# WORK TASK
A faithful transcription of the entries below is required.

# Source records

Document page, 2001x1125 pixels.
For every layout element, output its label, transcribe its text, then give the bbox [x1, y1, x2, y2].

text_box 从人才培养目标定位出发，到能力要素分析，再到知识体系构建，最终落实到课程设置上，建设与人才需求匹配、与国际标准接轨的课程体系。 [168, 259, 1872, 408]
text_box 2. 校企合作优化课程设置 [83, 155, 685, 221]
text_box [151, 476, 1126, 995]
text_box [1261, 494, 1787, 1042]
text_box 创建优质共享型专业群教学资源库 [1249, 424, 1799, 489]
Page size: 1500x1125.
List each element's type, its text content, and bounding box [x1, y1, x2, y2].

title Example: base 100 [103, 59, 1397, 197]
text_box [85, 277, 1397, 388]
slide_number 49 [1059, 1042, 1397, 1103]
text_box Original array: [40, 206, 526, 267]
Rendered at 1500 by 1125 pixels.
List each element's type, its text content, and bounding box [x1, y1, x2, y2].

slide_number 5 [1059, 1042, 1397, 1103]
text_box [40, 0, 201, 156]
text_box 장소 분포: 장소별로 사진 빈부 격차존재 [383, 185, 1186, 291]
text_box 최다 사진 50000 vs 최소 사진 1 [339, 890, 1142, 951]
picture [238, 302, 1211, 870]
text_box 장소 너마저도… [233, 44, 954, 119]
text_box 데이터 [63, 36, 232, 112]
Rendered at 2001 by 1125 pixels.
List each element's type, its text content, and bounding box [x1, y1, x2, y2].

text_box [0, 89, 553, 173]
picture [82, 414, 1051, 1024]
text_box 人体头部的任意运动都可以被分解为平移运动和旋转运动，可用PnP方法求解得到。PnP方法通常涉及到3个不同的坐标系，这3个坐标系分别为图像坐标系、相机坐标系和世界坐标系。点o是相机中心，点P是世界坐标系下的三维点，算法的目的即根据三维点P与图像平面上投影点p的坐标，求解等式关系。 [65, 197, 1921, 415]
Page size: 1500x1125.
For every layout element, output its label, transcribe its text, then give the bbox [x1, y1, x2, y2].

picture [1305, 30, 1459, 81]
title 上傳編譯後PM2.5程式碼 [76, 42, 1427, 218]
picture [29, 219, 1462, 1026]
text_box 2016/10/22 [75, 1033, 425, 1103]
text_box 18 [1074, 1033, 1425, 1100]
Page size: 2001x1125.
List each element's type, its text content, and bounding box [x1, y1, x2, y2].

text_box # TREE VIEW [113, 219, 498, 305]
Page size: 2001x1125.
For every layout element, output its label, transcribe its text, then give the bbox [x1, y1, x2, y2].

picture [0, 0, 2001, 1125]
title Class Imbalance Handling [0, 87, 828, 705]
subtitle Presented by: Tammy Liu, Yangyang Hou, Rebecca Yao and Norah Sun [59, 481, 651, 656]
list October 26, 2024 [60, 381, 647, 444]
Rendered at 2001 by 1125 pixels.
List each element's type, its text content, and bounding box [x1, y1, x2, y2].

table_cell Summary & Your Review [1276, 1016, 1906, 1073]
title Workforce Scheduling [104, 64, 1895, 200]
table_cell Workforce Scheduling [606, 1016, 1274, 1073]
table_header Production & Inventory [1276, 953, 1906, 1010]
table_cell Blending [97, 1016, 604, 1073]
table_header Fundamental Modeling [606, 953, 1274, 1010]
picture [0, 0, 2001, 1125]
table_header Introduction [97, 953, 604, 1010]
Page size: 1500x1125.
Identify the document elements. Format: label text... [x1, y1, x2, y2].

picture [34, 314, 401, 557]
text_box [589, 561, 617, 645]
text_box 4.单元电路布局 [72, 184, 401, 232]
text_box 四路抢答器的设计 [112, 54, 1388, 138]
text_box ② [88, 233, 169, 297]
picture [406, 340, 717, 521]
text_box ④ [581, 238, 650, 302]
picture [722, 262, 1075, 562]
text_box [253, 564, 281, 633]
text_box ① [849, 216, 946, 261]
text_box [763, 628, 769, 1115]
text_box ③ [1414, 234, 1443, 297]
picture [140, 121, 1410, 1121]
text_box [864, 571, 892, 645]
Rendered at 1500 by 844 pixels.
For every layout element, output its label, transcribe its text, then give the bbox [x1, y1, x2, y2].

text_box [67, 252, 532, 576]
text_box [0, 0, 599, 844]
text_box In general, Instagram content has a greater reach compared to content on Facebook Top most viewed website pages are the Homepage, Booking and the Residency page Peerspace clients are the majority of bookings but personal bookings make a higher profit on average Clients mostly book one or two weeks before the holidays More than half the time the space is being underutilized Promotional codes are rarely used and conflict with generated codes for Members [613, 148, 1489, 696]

# PROBLEM SOLUTION
Document page, 2001x1125 pixels.
For every layout element, output its label, transcribe its text, then give the bbox [x1, y1, x2, y2].

text_box 从人才培养目标定位出发，到能力要素分析，再到知识体系构建，最终落实到课程设置上，建设与人才需求匹配、与国际标准接轨的课程体系。 [168, 259, 1872, 408]
text_box 2. 校企合作优化课程设置 [83, 155, 685, 221]
text_box [151, 476, 1126, 995]
text_box [1261, 494, 1787, 1042]
text_box 创建优质共享型专业群教学资源库 [1249, 424, 1799, 489]
Page size: 1500x1125.
List each element's type, its text content, and bounding box [x1, y1, x2, y2].

title Example: base 100 [103, 59, 1397, 197]
text_box [85, 277, 1397, 388]
slide_number 49 [1059, 1042, 1397, 1103]
text_box Original array: [40, 206, 526, 267]
Rendered at 1500 by 1125 pixels.
List each element's type, its text content, and bounding box [x1, y1, x2, y2].

slide_number 5 [1059, 1042, 1397, 1103]
text_box [40, 0, 201, 156]
text_box 장소 분포: 장소별로 사진 빈부 격차존재 [383, 185, 1186, 291]
text_box 최다 사진 50000 vs 최소 사진 1 [339, 890, 1142, 951]
picture [238, 302, 1211, 870]
text_box 장소 너마저도… [233, 44, 954, 119]
text_box 데이터 [63, 36, 232, 112]
Rendered at 2001 by 1125 pixels.
List each element's type, its text content, and bounding box [x1, y1, x2, y2].

text_box [0, 89, 553, 173]
picture [82, 414, 1051, 1024]
text_box 人体头部的任意运动都可以被分解为平移运动和旋转运动，可用PnP方法求解得到。PnP方法通常涉及到3个不同的坐标系，这3个坐标系分别为图像坐标系、相机坐标系和世界坐标系。点o是相机中心，点P是世界坐标系下的三维点，算法的目的即根据三维点P与图像平面上投影点p的坐标，求解等式关系。 [65, 197, 1921, 415]
Page size: 1500x1125.
For every layout element, output its label, transcribe its text, then give the bbox [x1, y1, x2, y2].

picture [1305, 30, 1459, 81]
title 上傳編譯後PM2.5程式碼 [76, 42, 1427, 218]
picture [29, 219, 1462, 1026]
text_box 2016/10/22 [75, 1033, 425, 1103]
text_box 18 [1074, 1033, 1425, 1100]
Page size: 2001x1125.
List each element's type, its text content, and bounding box [x1, y1, x2, y2].

text_box # TREE VIEW [113, 219, 498, 305]
Page size: 2001x1125.
For every layout element, output its label, transcribe its text, then give the bbox [x1, y1, x2, y2].

picture [0, 0, 2001, 1125]
title Class Imbalance Handling [0, 87, 828, 705]
subtitle Presented by: Tammy Liu, Yangyang Hou, Rebecca Yao and Norah Sun [59, 481, 651, 656]
list October 26, 2024 [60, 381, 647, 444]
Rendered at 2001 by 1125 pixels.
List each element's type, its text content, and bounding box [x1, y1, x2, y2].

table_cell Summary & Your Review [1276, 1016, 1906, 1073]
title Workforce Scheduling [104, 64, 1895, 200]
table_cell Workforce Scheduling [606, 1016, 1274, 1073]
table_header Production & Inventory [1276, 953, 1906, 1010]
table_cell Blending [97, 1016, 604, 1073]
table_header Fundamental Modeling [606, 953, 1274, 1010]
picture [0, 0, 2001, 1125]
table_header Introduction [97, 953, 604, 1010]
Page size: 1500x1125.
Identify the document elements. Format: label text... [x1, y1, x2, y2].

picture [34, 314, 401, 557]
text_box [589, 561, 617, 645]
text_box 4.单元电路布局 [72, 184, 401, 232]
text_box 四路抢答器的设计 [112, 54, 1388, 138]
text_box ② [88, 233, 169, 297]
picture [406, 340, 717, 521]
text_box ④ [581, 238, 650, 302]
picture [722, 262, 1075, 562]
text_box [253, 564, 281, 633]
text_box ① [849, 216, 946, 261]
text_box [763, 628, 769, 1115]
text_box ③ [1414, 234, 1443, 297]
picture [140, 121, 1410, 1121]
text_box [864, 571, 892, 645]
Rendered at 1500 by 844 pixels.
For every layout element, output its label, transcribe its text, then give the bbox [x1, y1, x2, y2].

text_box [67, 252, 532, 576]
text_box [0, 0, 599, 844]
text_box In general, Instagram content has a greater reach compared to content on Facebook Top most viewed website pages are the Homepage, Booking and the Residency page Peerspace clients are the majority of bookings but personal bookings make a higher profit on average Clients mostly book one or two weeks before the holidays More than half the time the space is being underutilized Promotional codes are rarely used and conflict with generated codes for Members [613, 148, 1489, 696]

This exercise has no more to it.